IN GREEK mythology the firmament was held aloft by a titan, one of a race of deities descended from Earth and sky. So it is fitting that the Milky Way 2, or Tianhe-2 in Chinese, surpassed an American machine called Titan to become the world’ fastest supercomputer, according to a twice-yearly list published on June 16th by TOP500, an outfit which keeps score in such matters.
Today’s supercomputers are kept busy with tasks less gruelling than preventing the sky from falling. They do, though stop buildings and aeroplanes from suffering the fate, as well as helping predict weather, model various other physical phenomena, search for oil or gas reserves, encrypt and decrypt communications and simulate all manner of processes. Their speed, meanwhile, serves as a proxy for their home country’s technological prowess.
Which is why not just geeks eagerly await TOP500’s rulings. China was widely expected to reclaim the crown it first won in 2010 with Tianhe-1 but which it lost just six months later to Japan’s Riken.
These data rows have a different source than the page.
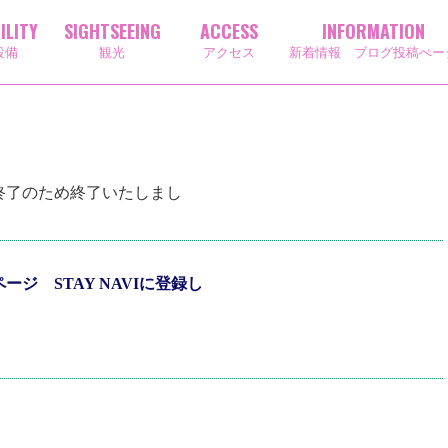
ILITY
SIGHTSEEING
ACCESS
INFORMATION
設備
観光
アクセス
新着情報 ブログ投稿ぺー
終了のため終了いたしまし
ジ STAY NAVIに登録し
At 33.86 trillion floating-point operations per second (or 34 petaflops, in the jargon), Tianhe-2 is nearly ten times faster than its older sibling, and almost twice as fast as the second-placed Titan, which sits in Oak Ridge National Laboratory, in Tennessee.
Tianhe-2, rumoured to cost $100m, is composed of what looks like 170 large refrigirators and occupies 720 square metres. At top speed, it consumes almost 18MW of power, enough to sustain several thousands households, more than twice as much as Titan does (though it occupies 15% less volume).
The Middle Kingdom may have pipped America to the top spot this time round, but in other respects it still lags behind. For one thing, it only has only one other machine in the top ten. The United States, by contrast, has five. It is also home to more than half of the world’s top 500 supercomputers, compared with China’s 66.
And, making the mythological analogy even more apposite, much of Tianhe-2’s gubbins, including many of its processors, come from Titan’s homeland. Only one in eight of its 3.2m processing cores is “made in China”, according to Jack Dongarra, an editor of TOP500, though that is a vast improvement from Tianhe-1, which carried no Chinese processors. Titan and its ilk may stand beneath the Milky Way. But without them, it seems, Tianhe would collapse.